FIG. 3 conceptually illustrates forming X and Y magnetic fields in a phantom. In the case of using the phantom manufactured to have a structure similar to the chest of the human body before the actual clinical experiment, the horizontal plane becomes X and the vertical plane becomes Y axis, and magnetic fields of X and Y axes are independently formed as shown in the drawing.

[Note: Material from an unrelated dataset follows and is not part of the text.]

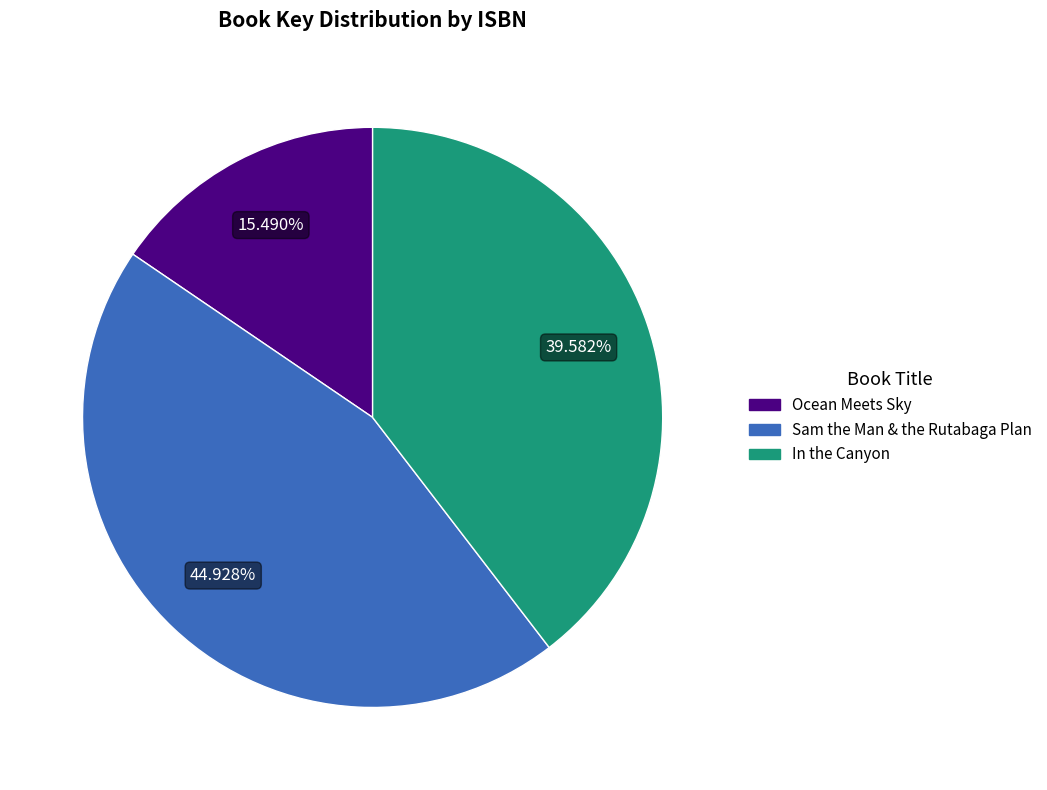

Does any single category account for the majority?

No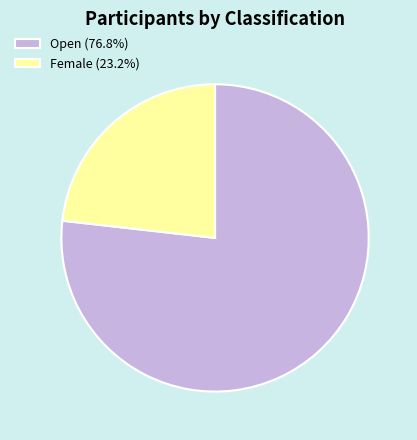

Is Open (76.8%) the majority of the pie?

Yes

As described above, the present invention relates to a coil for chest imaging of an MRI apparatus, and constitutes a ladder-shaped coil in which a cage coil is modified among RF coils commonly used in an MRI apparatus. Chest imaging coil of the present invention is deformed in the hemispherical shape of one side of the cage coil so that the X, Y axis magnetic field is formed uniformly, so that the rods and condensers are arranged, all the capacitors at equal intervals It is arranged and equipped with a tuning capacitor that can adjust the center frequency of the X, Y axis magnetic field. The apparatus of the present invention has the effect of improving the signal-to-noise ratio (SNR) by constructing the chest capturing coil configured as described above, and adjusting the tuning capacitor to uniformly form the X and Y axis magnetic fields.

Claims (7)

In a breast coil for magnetic resonance imaging (MRI) imaging, It is composed of 8 rods in a hemispherical shape with one side of the cage coil open so that the X- and Y-axis magnetic fields are uniformly formed. A spherical chest coil, characterized in that for connecting and detecting the signals generated from the inspection object separated by the X, Y axis magnetic field, respectively. The spherical chest coil of claim 1, wherein the rod is a winding disposed at equal intervals to create an orthogonal field. The spherical chest coil according to claim 1, wherein the chest coil has a ladder shape connected to open the first rod and the eighth rod of the upper portion. The spherical chest coil of claim 1, wherein the values of the capacitors used in each of the rods are the same. According to claim 3, wherein the chest coil has at least three tuning capacitors for tuning the center frequency, of which at least two are for adjusting the center frequency of the X-axis magnetic field, at least one of the Y-axis magnetic field Spherical chest coil, characterized in that for adjusting the center frequency. 6. The method of claim 5, wherein at least one tuning capacitor (˜C _H ) is positioned between the third and sixth rods of the upper coil portion for adjusting the center frequency of the Y axis magnetic field, and for adjusting the center frequency of the X axis magnetic field. A spherical chest coil, characterized in that at least two tuning capacitors (˜C _H ) are connected between the first and eighth rods in the lower coil portion. 7. The apparatus of claim 6, wherein the at least two tuning capacitors for adjusting the center frequency of the X-axis magnetic field are positioned between the second and third rods of the lower portion to adjust the center frequency of the X-axis magnetic field. And a second tuning capacitor located between the sixth and seventh rods of the lower portion.